Dublin, Ireland

  • Dublin, Ireland
  • 26,769 miles flown + 1,463 miles driven
  • 53°20’N 6°15′W
  • Temp: 52 deg
  • 9 books read, 11 massages + 2 hot stone + 1 thermal baths in the books
  • Day 49-53

After traveling the narrow roads of southern and western Ireland, I traded my rental car in for four days of walking the cobblestone streets of Dublin and resting on a few bar stools (mostly the latter.) I’ll be honest, I’m tired. I can’t tell you how many times I’ve unpacked and repacked my suitcase, but a four day stretch of catching my breath was quite welcomed by yours truly.

I stayed at The Clarence, a hotel owned by Bono and right in the heart of the lively Temple Bar. Everything I wanted to see was in walking distance, including more Guinness draft pulls than you can count. There were really three things that dominated my time in Dublin: 1) good coffee and brown bread, 2) good beer, 3) good seafood. Everything in between was merely a stop between one of these three priorities.

Good Coffee + Brown Bread

First stop, Queen of Tarts bakery. With tiered plates piled high with meringues, muffins, scones, cakes, tarts, and pretty much any insulin-inducing treat you could want, it was hard not to order one of everything. Just look at that lemon meringue tart! I’d be making multiple stops here this week.

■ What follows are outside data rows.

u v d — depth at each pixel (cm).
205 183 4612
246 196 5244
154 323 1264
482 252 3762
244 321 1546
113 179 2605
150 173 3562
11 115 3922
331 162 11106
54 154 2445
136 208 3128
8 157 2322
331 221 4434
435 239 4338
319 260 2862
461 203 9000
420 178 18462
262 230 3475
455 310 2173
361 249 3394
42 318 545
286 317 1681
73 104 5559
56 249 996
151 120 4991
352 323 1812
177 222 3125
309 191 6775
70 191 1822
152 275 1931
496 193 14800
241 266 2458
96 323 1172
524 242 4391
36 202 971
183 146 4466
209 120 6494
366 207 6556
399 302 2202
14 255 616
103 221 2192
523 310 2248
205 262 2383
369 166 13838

But those who know me know I don’t have much of a sweet tooth, so what really won my heart (and stomach) was the nutty, dense Irish brown bread slathered in Irish butter. I could subsist on that for breakfast, lunch, and dinner. In fact I have two slices in my bag right now as I fly to Iceland, because why would you not squirrel away bread and butter when you’re lugging around three bags and are over your weight-limit with the airline. Priorities, people. Pretty much anywhere you go will serve up brown bread for breakfast, or with your soup, or with your smoked salmon, or with…

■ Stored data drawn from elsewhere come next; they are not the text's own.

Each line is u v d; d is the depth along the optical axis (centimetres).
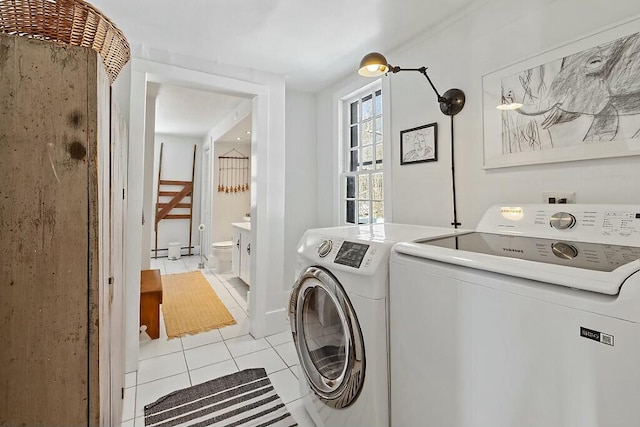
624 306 63
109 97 94
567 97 138
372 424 118
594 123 129
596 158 129
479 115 176
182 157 614
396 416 115
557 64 141
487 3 172
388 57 238
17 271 69
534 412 75
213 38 213
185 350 238
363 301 119
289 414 167
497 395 83
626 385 62
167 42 217
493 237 133
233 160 554
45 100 70
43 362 70
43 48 71
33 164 69
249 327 280
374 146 275
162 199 598
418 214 216
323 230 168
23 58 69
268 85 273
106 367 91
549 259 87
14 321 68
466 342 91
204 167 608
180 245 594
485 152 172
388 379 118
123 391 167
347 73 280
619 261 83
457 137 189
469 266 92
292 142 324
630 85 119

But the place I was told to beeline to for the best brown bread was Bewley’s, an old classic cafe adorned with grand stained glass windows, plush banquets and marble-top tables. I beat the rush, scored a table, and proceeded to do three hours of people watching over the course of two lattes, a pot of brewed coffee, an order of toasted brown bread, and poached eggs with avocado on more toast. I was highly caffeinated and breaded, but highly content with watching as the line of people started to grow out the door.

Good Beer + Good Seafood

These two things go together just as well as bread and butter, so will be impossible for me to separate them. It would also be impossible as someone who appreciates good beer, and appreciates a creamy Guinness, to go to Ireland and not visit the Guinness Storehouse. This place is like the Disneyworld of beer, with neon light shows, talking fish, illuminated escalators, and hands-on exhibits like the Guinness Academy where one learns how to pour their own proper pint and earns a printed diploma. I passed with flying colors. It’s highly touristy, but also highly fun if you’re a fan of the stuff.

Every good stout deserves a plate of fresh oysters. I discovered a seafood restaurant near the hotel that had oyster happy hour from 5-6 each day…I went three times. For the record, Irish oysters are delicious.

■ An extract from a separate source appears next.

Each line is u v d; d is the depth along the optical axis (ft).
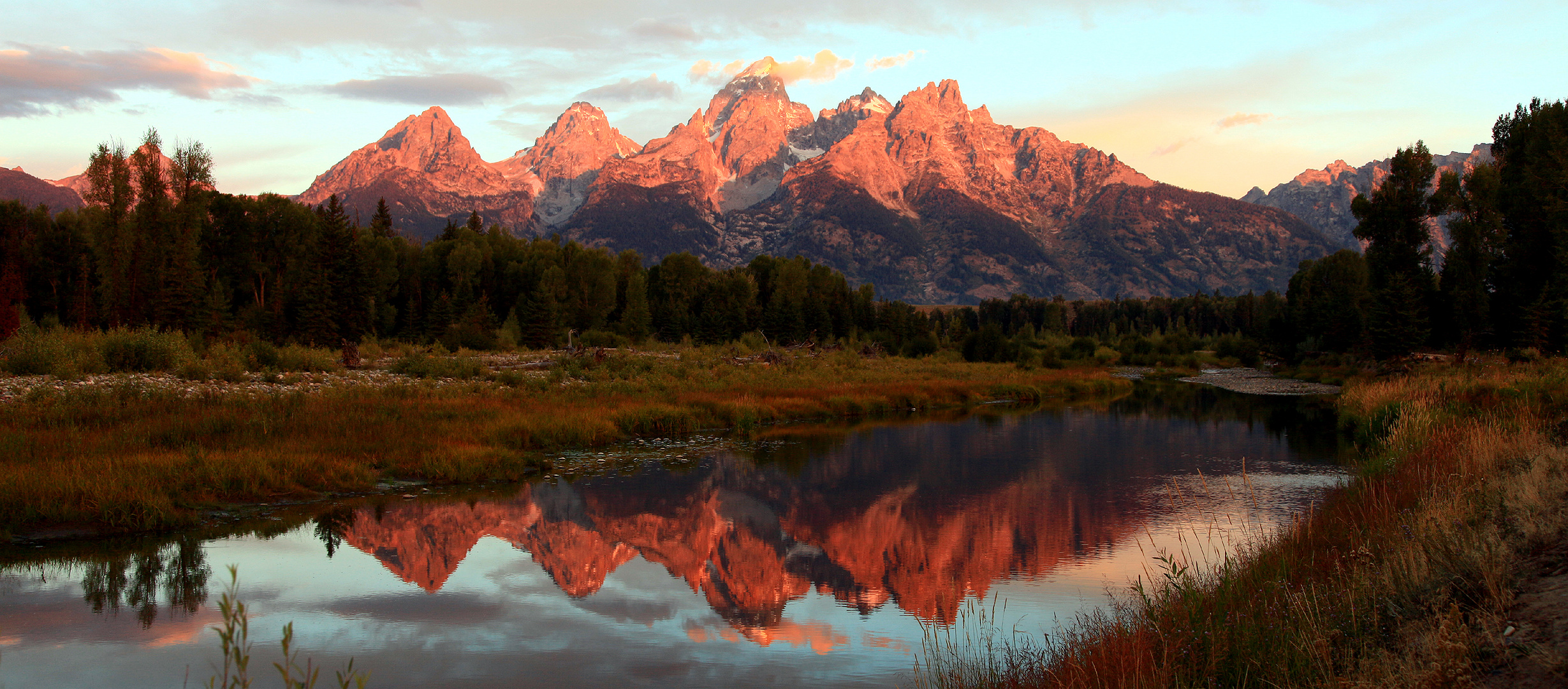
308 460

And since that wasn’t enough fresh seafood, I ventured 30 minutes out on the train to Howth for lunch. To say Howth is the Mecca of dock to dish seafood is an understatement. The narrow peninsula is lined with seafood cafes and fish markets on the left side, and fishing boats and refrigerated delivery trucks on the right. The daily catch is literally flung off the boat and into the kitchen for the day’s menu. It’s also home to the world’s largest seagulls who have clearly had their fair share of daily loading spoils. At one point I thought I was caught in the filming of The Birds as hundreds of feisty feathered friends? circled overhead and attacked a nearby seafood truck. Was slightly worried they were going to attack me as one guy wandered up eyeing my lunch, but I think he could sense I was ready to protect it with knife and fork if I had to.

Yes, it really did taste as good as it looks. Yes, I think it was quite possibly the best fish and chips I had ever head. The cod was insanely creamy and firm, and the batter was crispy as it should be. The local IPA served as the ideal complement to the meal and a little liquid courage if I got in hand to feather combat. If you find yourself in Dublin, I cannot recommend highly enough that you make the 30 minute journey out for lunch. You. Will. Thank. Me.

Good In Between

As I made my way from one cafe or pub to the next, I did manage to swing by Dublin Castle…

St. Patrick’s Cathedral…

Pay a visit to Trinity College and the Book of Kells…

And spend a fair amount of time strolling the riverfront and Temple Bar streets.

But mostly I just ate and drank and rested my weary feet before I head to the last stop on this epic journey, Iceland. So many emotions as I head to country #12, but my energy levels are back up, my boots are strapped on, and I’m ready to go from vibrant green to blank white horizons.

Xo, xt


One thought on “Dublin, Ireland

  1. I can understand why you are tired. Quite a trip little girl. Hope you have some more fun in Iceland. Talk over the weekend if you have time.